» WHAT THE TASK ASKS:
Reproduce the lines below verbatim. Pictures are to be omitted.

» MATERIAL PROVIDED:

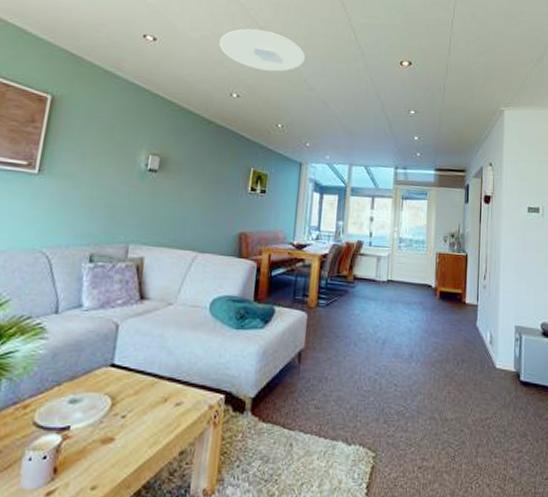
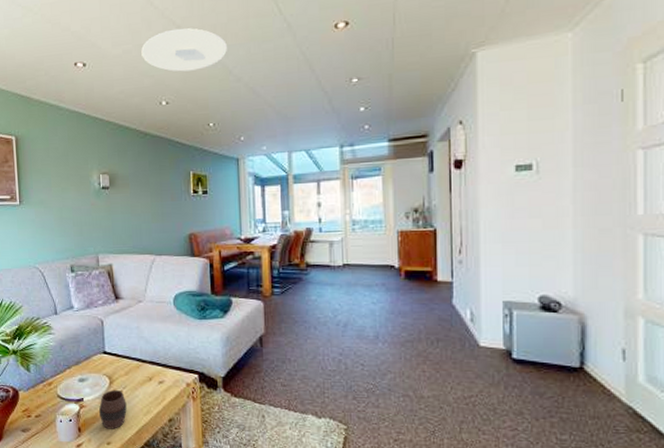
cup: none [88,415,129,468] -> present [99,390,127,429]

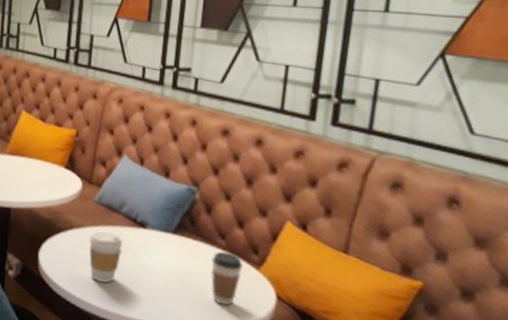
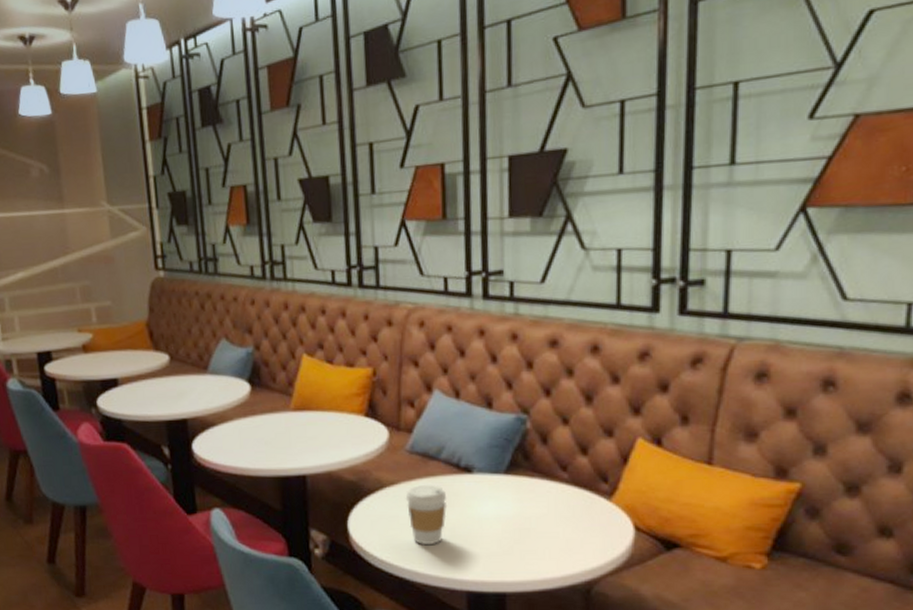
coffee cup: present [211,251,243,306] -> none [554,485,591,548]

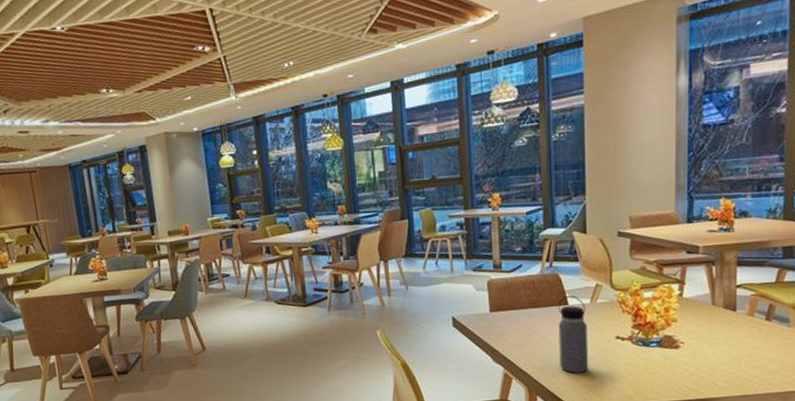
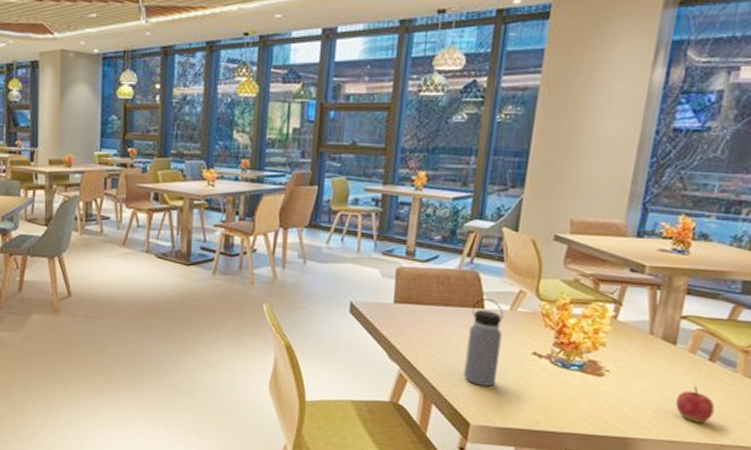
apple: none [745,344,778,376] -> present [675,385,715,423]

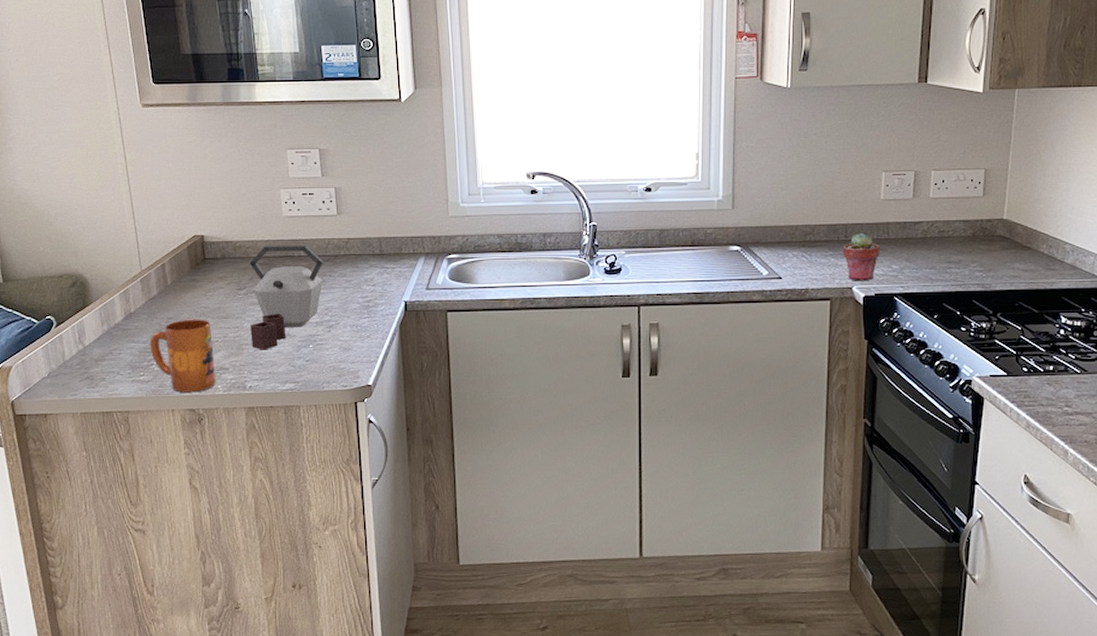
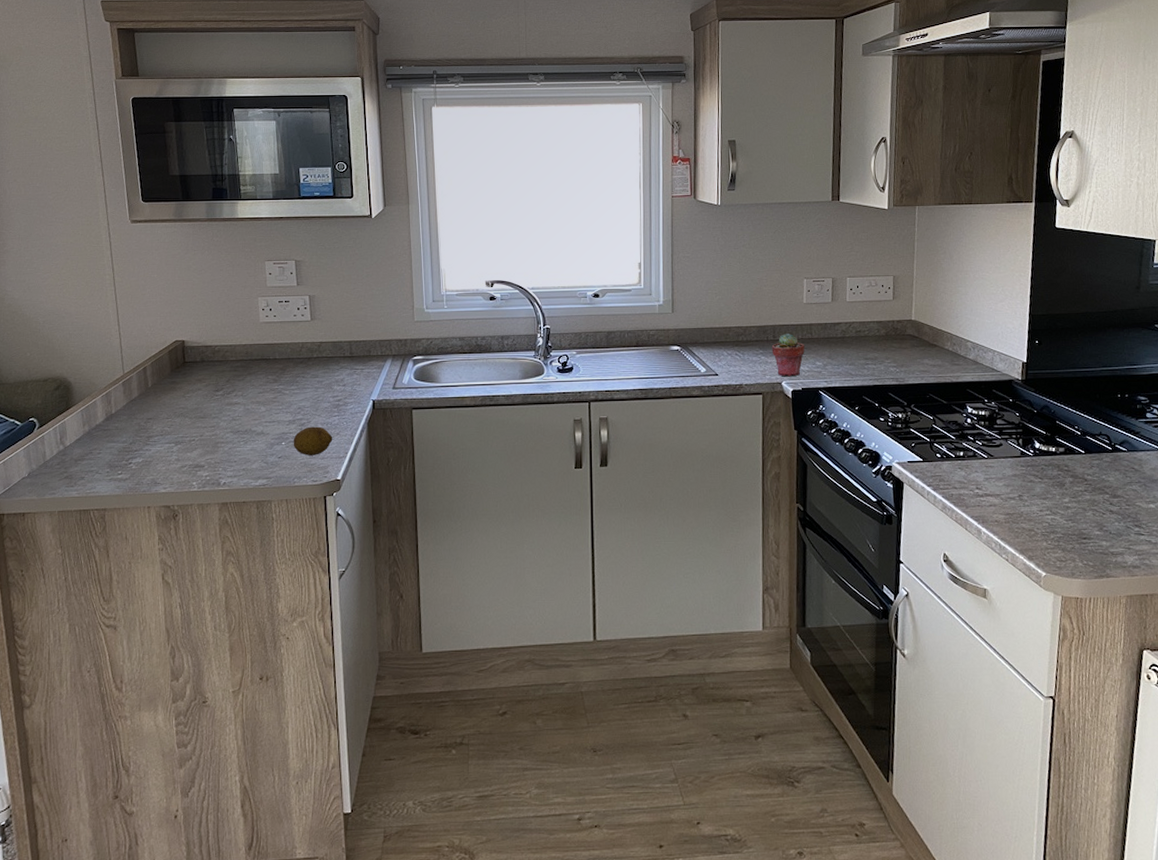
mug: present [150,319,216,393] -> none [129,419,192,490]
kettle: present [249,244,323,350] -> none [226,348,297,448]
fruit: none [321,329,363,359] -> present [293,426,333,455]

» REPLY:
cup: none [88,415,129,468] -> present [99,390,127,429]

coffee cup: present [211,251,243,306] -> none [554,485,591,548]

apple: none [745,344,778,376] -> present [675,385,715,423]

mug: present [150,319,216,393] -> none [129,419,192,490]
kettle: present [249,244,323,350] -> none [226,348,297,448]
fruit: none [321,329,363,359] -> present [293,426,333,455]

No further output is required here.